BEIJING (AP) -- Global stocks rose Monday after U.S. jobs data helped allay concern the Fed might wind down its stimulus and Japan's prime minister promised new tax cuts.

Oil declined but stayed above $95 a barrel as concern eased that the U.S. Federal Reserve might speed up the withdrawal of its economic stimulus.

Tokyo's Nikkei 225, the regional heavyweight, soared 4.9 percent to 13,514.20 — its biggest one-day point gain in more than four years, according to Japan's Kyodo News. Hong Kong's Hang Seng Index added 0.2 percent to 21,615.09. Markets in China and Australia were closed for holidays.

In Europe, Germany's DAX rose 0.1 percent to 8,264.07 while Paris's CAC-40 bucked the global trend and shed 0.4 percent to 3,857.9. Wall Street appeared set for a higher open, with Dow Jones industrial futures rising 0.3 percent to 15,258. S&P 500 futures advanced 0.4 percent to 1,645.

Traders were encouraged after a closely watched U.S. Labor Department measure of employment showed the world's largest economy added 175,000 jobs in May, better than the expected 165,000 increase.

"The relief from U.S. jobs was palpable," said Mizuho Corporate Bank in a report.
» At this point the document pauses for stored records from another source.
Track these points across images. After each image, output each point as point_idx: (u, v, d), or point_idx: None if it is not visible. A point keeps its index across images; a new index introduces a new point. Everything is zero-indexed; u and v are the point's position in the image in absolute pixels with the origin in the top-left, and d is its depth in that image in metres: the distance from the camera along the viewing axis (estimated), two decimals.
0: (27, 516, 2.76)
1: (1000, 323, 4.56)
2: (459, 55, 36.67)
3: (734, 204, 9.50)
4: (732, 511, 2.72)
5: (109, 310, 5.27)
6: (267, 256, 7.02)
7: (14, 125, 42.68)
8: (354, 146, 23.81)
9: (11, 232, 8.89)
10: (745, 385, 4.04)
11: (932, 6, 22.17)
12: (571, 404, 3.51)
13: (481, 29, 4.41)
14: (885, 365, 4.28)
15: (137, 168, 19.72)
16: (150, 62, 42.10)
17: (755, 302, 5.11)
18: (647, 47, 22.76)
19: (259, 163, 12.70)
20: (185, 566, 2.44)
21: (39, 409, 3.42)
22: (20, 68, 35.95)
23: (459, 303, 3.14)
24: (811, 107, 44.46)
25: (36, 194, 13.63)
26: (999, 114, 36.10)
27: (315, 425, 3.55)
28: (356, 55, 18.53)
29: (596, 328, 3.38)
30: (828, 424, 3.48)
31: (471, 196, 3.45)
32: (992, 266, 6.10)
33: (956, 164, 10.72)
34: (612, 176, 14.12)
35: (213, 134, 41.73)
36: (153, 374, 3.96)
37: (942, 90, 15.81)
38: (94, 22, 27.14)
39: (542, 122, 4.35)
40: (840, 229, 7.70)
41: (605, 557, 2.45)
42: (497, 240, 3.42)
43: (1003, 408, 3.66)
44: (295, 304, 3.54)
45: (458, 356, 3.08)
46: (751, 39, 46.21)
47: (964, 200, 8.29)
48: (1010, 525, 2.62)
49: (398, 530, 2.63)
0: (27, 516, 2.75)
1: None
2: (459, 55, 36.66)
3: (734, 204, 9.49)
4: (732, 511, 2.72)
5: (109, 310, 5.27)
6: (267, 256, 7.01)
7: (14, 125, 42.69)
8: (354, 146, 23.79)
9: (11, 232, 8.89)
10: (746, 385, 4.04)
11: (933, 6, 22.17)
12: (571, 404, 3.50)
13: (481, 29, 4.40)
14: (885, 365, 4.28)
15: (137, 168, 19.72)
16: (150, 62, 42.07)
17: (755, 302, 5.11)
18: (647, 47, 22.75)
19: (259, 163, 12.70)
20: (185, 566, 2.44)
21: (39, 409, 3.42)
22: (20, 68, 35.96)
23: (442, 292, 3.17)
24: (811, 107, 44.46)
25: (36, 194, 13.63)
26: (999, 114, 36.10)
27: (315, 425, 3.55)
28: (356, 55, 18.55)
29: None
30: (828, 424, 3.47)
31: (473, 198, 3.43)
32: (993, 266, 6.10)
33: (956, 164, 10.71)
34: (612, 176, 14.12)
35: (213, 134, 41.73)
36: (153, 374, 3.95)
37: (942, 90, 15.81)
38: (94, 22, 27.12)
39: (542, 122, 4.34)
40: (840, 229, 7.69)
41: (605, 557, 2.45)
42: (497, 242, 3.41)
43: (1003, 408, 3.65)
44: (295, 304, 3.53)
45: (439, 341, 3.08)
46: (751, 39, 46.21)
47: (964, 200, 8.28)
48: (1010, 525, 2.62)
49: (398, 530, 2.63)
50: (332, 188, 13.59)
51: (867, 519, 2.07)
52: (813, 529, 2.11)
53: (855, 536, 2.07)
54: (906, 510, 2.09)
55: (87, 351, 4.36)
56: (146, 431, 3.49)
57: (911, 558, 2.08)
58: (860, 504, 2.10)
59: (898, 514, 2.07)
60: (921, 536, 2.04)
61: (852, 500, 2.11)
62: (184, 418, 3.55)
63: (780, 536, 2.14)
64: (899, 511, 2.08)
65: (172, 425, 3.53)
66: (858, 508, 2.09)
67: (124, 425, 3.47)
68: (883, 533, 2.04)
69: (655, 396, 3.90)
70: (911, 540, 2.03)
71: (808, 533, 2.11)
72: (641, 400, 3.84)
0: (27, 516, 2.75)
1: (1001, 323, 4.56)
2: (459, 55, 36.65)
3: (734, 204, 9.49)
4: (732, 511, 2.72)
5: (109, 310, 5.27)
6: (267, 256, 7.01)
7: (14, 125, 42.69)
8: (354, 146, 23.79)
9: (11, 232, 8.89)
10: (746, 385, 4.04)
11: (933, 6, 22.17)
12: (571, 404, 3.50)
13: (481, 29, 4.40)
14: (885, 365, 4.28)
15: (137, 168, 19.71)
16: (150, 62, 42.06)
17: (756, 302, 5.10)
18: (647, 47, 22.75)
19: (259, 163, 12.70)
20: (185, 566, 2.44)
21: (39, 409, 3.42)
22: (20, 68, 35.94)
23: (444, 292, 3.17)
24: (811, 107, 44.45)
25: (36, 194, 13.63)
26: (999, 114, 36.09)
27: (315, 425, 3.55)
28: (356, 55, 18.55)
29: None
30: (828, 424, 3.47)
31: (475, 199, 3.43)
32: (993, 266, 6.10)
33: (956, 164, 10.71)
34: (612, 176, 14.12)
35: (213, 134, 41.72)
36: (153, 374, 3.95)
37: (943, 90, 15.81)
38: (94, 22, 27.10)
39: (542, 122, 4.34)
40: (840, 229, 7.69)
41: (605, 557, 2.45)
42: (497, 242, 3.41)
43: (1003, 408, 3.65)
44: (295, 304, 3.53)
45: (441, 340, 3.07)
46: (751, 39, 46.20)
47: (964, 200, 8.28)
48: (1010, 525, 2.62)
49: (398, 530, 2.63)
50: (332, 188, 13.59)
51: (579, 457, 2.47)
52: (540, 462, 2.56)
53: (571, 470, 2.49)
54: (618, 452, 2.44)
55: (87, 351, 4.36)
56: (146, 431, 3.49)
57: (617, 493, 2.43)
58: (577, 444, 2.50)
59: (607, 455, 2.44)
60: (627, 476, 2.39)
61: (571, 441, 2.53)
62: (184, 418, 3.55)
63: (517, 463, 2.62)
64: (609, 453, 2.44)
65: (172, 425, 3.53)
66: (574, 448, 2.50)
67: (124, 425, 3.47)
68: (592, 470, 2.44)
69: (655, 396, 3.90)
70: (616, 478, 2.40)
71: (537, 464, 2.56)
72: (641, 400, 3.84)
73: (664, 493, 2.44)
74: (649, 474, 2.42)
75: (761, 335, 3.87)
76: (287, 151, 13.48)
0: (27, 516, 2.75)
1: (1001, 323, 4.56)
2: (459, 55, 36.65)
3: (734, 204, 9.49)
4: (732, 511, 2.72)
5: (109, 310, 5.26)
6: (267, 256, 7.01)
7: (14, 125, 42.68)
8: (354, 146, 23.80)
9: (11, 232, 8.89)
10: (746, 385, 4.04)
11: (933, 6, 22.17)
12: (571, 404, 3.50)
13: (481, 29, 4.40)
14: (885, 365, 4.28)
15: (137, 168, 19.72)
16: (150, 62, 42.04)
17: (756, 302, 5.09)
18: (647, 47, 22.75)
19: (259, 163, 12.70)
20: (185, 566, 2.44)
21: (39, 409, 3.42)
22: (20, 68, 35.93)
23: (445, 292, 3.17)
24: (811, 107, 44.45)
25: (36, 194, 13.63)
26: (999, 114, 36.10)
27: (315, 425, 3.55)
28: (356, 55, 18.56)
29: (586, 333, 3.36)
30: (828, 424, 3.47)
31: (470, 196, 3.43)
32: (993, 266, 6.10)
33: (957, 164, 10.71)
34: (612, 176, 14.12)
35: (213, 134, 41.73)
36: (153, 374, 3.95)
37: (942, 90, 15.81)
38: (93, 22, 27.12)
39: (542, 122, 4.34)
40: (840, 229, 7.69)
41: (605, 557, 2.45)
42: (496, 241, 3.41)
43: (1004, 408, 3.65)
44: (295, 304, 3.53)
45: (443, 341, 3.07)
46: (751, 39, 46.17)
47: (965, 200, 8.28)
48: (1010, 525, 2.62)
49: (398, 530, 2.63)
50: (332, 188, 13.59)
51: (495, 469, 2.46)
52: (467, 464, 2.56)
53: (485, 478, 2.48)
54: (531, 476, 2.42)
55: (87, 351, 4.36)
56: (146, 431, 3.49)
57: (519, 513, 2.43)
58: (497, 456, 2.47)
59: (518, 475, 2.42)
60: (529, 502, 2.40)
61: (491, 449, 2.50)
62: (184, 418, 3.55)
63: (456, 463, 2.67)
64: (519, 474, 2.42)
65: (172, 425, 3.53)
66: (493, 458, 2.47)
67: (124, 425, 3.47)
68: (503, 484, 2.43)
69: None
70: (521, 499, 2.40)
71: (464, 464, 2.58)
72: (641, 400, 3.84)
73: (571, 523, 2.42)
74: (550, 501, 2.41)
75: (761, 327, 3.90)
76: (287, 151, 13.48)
It said gains were "gentle enough to avert concerns" the Fed might be prompted to withdraw its "quantitative easing."

The Fed is trying to encourage corporate investment and consumer spending by purchasing $85 billion a month in government bonds to push down market interest rates.

Markets have been uneasy over the past two weeks as traders scrutinized comments by Fed officials for hints about when that will end. That would nudge interest rates higher.

"There has been a bit of a return to trading on expectations maybe the tapering off is not going to happen as quickly," said Herald van der Linde, HSBC's head of Asian equity strategy.

The Labor Department's monthly employment survey is one of the most important economic gauges and is closely watched by investors. It can cause big moves in financial markets, especially if the report shows that employment is stronger or weaker than economists were expecting.

Also Monday, South Korea's Kospi gained 0.5 percent to 1,932.70 while Taipei's Taiex added 0.8 percent to 8,160.55. Markets in Singapore, Manila and New Zealand also rose.

U.S. and European markets gained Friday on similar expectations for QE to continue. The Dow Jones Industrial average had its best day in five months, gaining 1.4 percent.

Monday's gains came despite China's weekend data that showed trade, retail sales and other activity in May weaker than expected, fueling concerns about the country's shaky economic recovery.

"This puts some question marks over the strength of the recovery in China," said van der Linde.

In Japan, Prime Minister Shinzo Abe told broadcaster NHK on Sunday he plans to roll out new corporate tax cuts later this year.

That came on top of the Japanese government's upward revision in last quarter's growth estimate to 4.1 percent from an earlier 3.5 percent.

In currency markets, the euro fell to $1.3215 from $1.3221 late Friday in New York. The dollar edged up to 98.70 yen from 97.43 yen.

Benchmark oil for July delivery shed 41 cents to $95.62 per barrel in electronic trading on the New York Mercantile Exchange, down from the previous close of $96.03. The contract added $1.27 on Friday.